- TEXT SECTION

_ _ _

Interest on most Irish deposit accounts is paid after a deduction of Deposit Interest Retention Tax (DIRT), which is charged at a rate of 33%. Where interest is paid or credited on other deposit accounts (e.g. where interest is credited at maturity), income tax at the rate of 33% is deducted at source. DIRT effectively satisfies the full liability to tax.
Exemptions and repayments
The following can apply to have DIRT repaid or to have deposit interest paid to them without the deduction of DIRT:
- Individuals or their spouses or civil partners aged 65 or over who are not liable to income tax.
- Incapacitated individuals.
- Companies that do not have a corporation tax liability.
Net profit arising from a rental property is taxed at an individual's marginal rate of tax. Deductions in arriving at net profit include rates, management fees, maintenance, insurance, certain legal and accountancy fees, wear and tear on furniture and fittings, and repairs. A deduction is also allowed for interest on money borrowed for the purchase of, or repair to, the property. In the case of a rented residential property, interest relief is allowed at 100%, and the tenancy must be registered with the Private Residential Tenancy Board (PRTB).
The threshold in relation to deductible pre-letting expenses for landlords has also been increased to EUR 10,000. The premises must now only be vacant for a period of six months to qualify (reduced from 12 months).
In general, a net rental loss can be offset against profit from another property or carried forward against future rental profits. Foreign rental income losses can be offset against foreign rental income only.
If the landlord is not resident in Ireland, the tenant is obligated to withhold tax at the standard rate from the payment of the rent unless the landlord has appointed an Irish resident collection agent. Additional information is also required to be returned to Revenue by tenants and collection agents in respect of tax that has been withheld on rental payments made to non-resident landlords.
Rented Residential Relief
Tax relief for landlords will be available against rental income from residential property for tax years 2024 to 2027 inclusive. The relief is available to individual landlords only for tenancies registered with the Residential Tenancies Board or for lettings of a residential property to a public authority. Landlords are also required to have tax clearance and to comply with their Local Property Tax.

_ _ _

Continue the text above on Irish taxation of deposit interest and rental income, starting right after its last sentence.

_ _ _

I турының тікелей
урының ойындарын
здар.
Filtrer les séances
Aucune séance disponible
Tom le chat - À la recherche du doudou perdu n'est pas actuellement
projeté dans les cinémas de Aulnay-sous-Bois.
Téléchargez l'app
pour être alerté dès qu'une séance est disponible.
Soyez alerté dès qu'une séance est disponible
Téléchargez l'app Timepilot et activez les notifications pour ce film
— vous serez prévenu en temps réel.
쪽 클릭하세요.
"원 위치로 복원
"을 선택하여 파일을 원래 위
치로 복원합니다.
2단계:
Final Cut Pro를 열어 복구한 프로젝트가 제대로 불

_ _ _

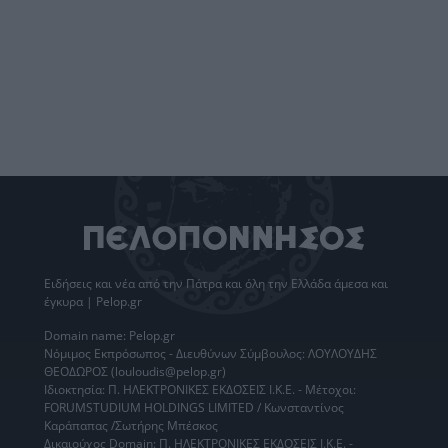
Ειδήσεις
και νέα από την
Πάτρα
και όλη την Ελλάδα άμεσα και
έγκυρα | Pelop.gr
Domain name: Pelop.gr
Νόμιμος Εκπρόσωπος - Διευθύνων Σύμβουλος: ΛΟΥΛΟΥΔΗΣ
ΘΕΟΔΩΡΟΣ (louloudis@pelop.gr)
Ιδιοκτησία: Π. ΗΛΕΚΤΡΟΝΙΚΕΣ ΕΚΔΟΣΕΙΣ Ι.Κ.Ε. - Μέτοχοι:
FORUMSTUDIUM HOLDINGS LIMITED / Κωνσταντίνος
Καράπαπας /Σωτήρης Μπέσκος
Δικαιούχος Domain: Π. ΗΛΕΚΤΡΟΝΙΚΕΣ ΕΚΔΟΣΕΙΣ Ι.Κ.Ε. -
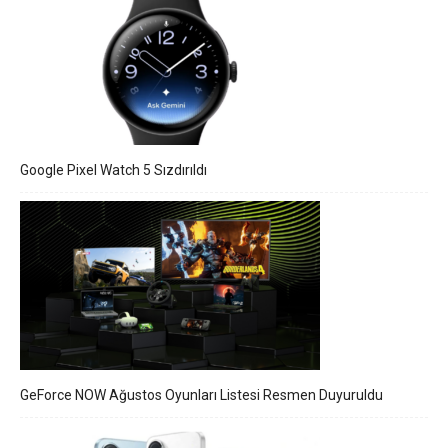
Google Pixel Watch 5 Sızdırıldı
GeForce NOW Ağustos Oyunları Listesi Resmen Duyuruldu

_ _ _

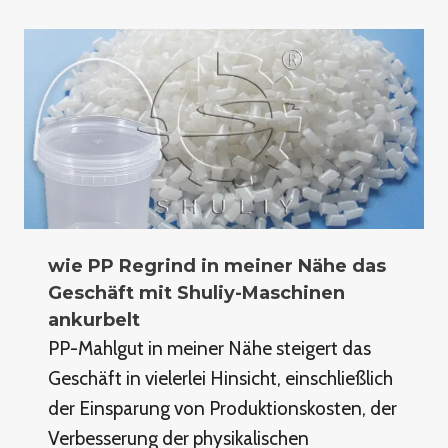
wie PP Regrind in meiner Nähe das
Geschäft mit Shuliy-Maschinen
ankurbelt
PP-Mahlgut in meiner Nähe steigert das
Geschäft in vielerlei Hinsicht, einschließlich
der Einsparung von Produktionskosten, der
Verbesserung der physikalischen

_ _ _

- ANSWER TO THE PROBLEM
The relief will reduce the tax due on residential rental income by up to €600 in 2024, €800 in 2025, and €1,000 in 2026 and 2027. The relief is capped at the tax liability on the rental income and will be apportioned in the case of joint ownership of a property.
Rent a room scheme
Income from the letting, as residential accommodation, of a room in a person's principal private residence is exempt from tax where the gross annual rental income is not greater than EUR 14,000. In general, the relief does not apply to short-term lettings, although certain exceptions apply.
The relief does not apply where the letting is between connected parties.
Certain income tax exemptions exist depending on the personal circumstances of the taxpayer or the source of income. These include income from the following sources that may be exempt from income tax, subject to conditions:
- Childcare income: Income tax is not payable on the earnings of an individual from taking care of up to three children in the individual’s own home, provided the gross amount received is less than EUR 15,000 a year. Certain conditions apply.
- Artist exemption: The amount of profits and gains of certain writers, composers, and artists is treated as exempt from income tax subject to a limit of EUR 50,000. The exemption is also extended to non-resident artists who are resident or ordinarily resident in another member state or in another European Economic Area (EEA) state.
- Profits from occupation of certain woodlands: The total profits and gains are treated as exempt from income tax if the woodlands are managed on a commercial basis with a view to realising a profit.
- Profits from lotteries: The total profits from lotteries (granted under certain licences) are exempt from income tax.